While kelp forests cover less than one percent of the ocean floor, they are responsible for absorbing 4.5 million tons of carbon dioxide annually. 

“Kelp forests can sequester a lot of carbon dioxide and turn it into kelp biomass,” Crowder said. 

Threats

Over the past few decades, kelp forests have rapidly declined in surface area, both along the U.S. West Coast and worldwide. 

Overharvesting is caused by the proliferation of marine grazers such as urchins and fishes. Grazer populations are typically kept in check by predators such as fish, invertebrates and otters, but overfishing has reduced the number of predators. Commercial harvest also threatens kelp, especially as demand for kelp products increases.

Since kelp requires colder water to survive, rising seawater temperatures present a severe threat by causing changes in upwelling. El Niño southern oscillation (ENSO) events, exacerbated by climate change, also endanger kelp.
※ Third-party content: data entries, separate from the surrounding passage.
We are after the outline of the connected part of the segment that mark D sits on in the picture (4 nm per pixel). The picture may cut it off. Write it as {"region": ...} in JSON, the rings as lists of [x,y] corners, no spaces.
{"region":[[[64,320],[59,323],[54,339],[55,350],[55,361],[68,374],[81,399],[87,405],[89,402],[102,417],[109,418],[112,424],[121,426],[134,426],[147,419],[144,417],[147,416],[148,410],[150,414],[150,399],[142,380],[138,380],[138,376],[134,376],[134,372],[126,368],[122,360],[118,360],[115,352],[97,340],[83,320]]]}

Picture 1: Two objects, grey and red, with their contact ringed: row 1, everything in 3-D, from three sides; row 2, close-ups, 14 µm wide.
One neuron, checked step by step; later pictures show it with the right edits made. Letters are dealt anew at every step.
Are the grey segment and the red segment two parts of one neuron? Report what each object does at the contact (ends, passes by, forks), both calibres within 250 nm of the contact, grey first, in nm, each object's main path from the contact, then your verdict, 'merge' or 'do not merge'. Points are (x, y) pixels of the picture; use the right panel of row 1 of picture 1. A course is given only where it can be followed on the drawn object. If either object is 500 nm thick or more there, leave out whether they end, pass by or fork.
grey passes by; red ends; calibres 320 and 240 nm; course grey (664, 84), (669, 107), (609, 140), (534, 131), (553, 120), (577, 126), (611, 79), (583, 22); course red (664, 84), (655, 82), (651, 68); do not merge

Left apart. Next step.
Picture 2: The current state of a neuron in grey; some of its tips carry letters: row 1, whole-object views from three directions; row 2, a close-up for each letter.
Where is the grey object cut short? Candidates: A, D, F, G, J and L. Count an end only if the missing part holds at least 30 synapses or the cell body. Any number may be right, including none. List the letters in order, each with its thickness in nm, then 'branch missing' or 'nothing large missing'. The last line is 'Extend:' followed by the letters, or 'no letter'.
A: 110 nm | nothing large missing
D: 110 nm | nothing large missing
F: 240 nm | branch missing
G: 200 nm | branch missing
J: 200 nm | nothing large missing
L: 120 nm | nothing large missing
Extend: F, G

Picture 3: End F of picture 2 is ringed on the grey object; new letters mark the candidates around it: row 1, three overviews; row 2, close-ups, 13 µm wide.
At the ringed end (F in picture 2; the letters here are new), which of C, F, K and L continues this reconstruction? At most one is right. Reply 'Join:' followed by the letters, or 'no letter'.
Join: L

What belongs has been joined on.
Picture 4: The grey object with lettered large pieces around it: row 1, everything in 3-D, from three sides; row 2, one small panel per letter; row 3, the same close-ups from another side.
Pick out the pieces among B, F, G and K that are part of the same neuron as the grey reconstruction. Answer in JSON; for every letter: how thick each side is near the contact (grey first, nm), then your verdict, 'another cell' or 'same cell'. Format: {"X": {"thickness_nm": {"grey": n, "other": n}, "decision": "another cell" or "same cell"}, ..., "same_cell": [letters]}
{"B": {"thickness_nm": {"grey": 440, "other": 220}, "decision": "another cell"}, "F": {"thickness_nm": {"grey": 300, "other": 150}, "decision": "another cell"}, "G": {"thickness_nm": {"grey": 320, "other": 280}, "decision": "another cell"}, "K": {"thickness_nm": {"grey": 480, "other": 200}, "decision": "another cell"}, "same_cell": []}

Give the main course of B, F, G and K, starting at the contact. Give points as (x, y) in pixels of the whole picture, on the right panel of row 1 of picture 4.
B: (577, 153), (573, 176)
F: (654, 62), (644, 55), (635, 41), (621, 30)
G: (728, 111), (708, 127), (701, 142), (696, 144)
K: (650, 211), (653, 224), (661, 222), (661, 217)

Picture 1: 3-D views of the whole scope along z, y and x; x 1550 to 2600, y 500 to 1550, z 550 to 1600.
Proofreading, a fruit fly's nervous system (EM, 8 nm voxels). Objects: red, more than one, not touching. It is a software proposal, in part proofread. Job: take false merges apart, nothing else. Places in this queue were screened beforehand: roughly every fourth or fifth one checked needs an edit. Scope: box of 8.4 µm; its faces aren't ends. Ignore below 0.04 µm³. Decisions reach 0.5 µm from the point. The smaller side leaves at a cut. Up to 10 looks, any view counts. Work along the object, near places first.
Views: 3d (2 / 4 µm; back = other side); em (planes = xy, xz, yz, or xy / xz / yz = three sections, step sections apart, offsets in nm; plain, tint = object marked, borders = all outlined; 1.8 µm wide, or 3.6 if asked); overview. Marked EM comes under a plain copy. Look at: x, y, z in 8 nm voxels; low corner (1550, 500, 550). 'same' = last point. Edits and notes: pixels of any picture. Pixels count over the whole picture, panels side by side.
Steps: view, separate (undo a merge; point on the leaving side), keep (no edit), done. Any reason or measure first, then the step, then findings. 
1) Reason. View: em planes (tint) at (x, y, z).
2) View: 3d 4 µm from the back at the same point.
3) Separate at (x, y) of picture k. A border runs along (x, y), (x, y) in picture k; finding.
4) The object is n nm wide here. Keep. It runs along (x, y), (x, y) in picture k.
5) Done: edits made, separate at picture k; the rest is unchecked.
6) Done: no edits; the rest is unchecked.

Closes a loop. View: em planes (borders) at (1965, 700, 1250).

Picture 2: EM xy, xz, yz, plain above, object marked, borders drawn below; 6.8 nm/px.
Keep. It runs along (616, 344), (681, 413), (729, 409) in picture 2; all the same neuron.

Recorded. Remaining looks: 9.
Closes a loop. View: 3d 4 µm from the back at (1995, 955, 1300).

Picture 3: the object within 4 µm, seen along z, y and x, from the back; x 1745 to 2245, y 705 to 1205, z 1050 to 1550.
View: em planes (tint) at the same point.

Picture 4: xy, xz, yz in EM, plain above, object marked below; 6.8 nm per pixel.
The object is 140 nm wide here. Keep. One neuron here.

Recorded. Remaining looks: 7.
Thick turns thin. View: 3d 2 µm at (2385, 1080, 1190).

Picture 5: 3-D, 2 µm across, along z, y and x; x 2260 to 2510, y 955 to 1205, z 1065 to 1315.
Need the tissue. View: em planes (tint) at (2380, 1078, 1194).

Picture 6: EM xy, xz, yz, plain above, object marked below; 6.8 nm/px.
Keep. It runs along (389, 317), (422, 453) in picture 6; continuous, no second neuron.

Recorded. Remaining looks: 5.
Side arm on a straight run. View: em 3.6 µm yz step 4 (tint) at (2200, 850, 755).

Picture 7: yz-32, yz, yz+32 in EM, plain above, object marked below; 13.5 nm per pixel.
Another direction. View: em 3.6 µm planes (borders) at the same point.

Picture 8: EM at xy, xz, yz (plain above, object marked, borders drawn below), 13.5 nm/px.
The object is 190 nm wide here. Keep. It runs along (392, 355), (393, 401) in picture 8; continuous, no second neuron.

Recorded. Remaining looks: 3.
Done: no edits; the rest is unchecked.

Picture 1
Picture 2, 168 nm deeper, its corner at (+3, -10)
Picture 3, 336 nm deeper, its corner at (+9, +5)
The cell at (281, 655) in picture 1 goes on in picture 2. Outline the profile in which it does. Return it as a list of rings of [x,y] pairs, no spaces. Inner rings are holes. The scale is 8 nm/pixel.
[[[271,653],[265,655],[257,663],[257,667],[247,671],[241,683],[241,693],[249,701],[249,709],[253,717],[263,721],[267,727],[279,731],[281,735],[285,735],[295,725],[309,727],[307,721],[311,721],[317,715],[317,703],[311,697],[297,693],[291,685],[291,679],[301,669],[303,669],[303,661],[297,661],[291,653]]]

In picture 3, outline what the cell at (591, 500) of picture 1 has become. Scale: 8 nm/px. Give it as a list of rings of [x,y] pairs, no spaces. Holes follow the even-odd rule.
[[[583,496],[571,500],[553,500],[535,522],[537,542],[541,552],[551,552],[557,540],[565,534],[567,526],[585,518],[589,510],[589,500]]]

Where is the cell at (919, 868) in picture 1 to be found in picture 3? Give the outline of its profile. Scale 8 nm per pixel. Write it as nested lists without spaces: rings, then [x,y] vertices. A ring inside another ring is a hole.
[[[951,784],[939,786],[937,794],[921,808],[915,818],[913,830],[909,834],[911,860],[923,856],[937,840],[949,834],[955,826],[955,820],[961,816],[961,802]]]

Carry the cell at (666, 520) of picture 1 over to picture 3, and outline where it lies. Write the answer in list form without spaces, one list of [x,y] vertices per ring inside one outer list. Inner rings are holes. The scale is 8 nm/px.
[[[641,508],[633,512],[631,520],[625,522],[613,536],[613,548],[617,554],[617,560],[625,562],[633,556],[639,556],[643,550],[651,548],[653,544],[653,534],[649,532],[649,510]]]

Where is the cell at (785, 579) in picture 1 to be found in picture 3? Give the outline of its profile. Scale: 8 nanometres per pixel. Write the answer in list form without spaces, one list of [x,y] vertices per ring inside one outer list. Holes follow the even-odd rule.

“Kelp exists in upwelling regions where there is nutrient availability,” Monismith said. “When you lose upwelling, you a) lose cold water and b) lose nutrients.” 

Watershed development, excessive sedimentation, and pollution from various sources, including sewage, industrial waste, inorganic fertilizers and pesticides, also threaten kelp growth. 

“It’s a sequence of things that are all kind of connected to each other, and that makes it tough to untangle,” Monismith said.

Diving among kelp forests

To introduce students to the vibrancy of kelp, Elahi teaches a 5-week course on kelp forest ecology at Hopkins that trains students to become certified scientific divers and to identify and quantify different species within kelp forests. 

“The class is unique in that it focuses on a very important local ecosystem,” Elahi said. “It’s nice to be able to go to a coral reef and learn about that ecosystem. But why do that when you can go to the kelp forests, which are right here, and are really important for us?”

Using video and in-situ surveys, Elahi and his students conduct long-term monitoring of kelp and other species to document ecological trends over time — producing ecological surveys that have been recorded continuously for over thirty years. 

“It’s important to make the kelp forest accessible to people who can’t dive necessarily,” Elahi said. “They are iconic ecosystems that draw in a lot of people to marine science.”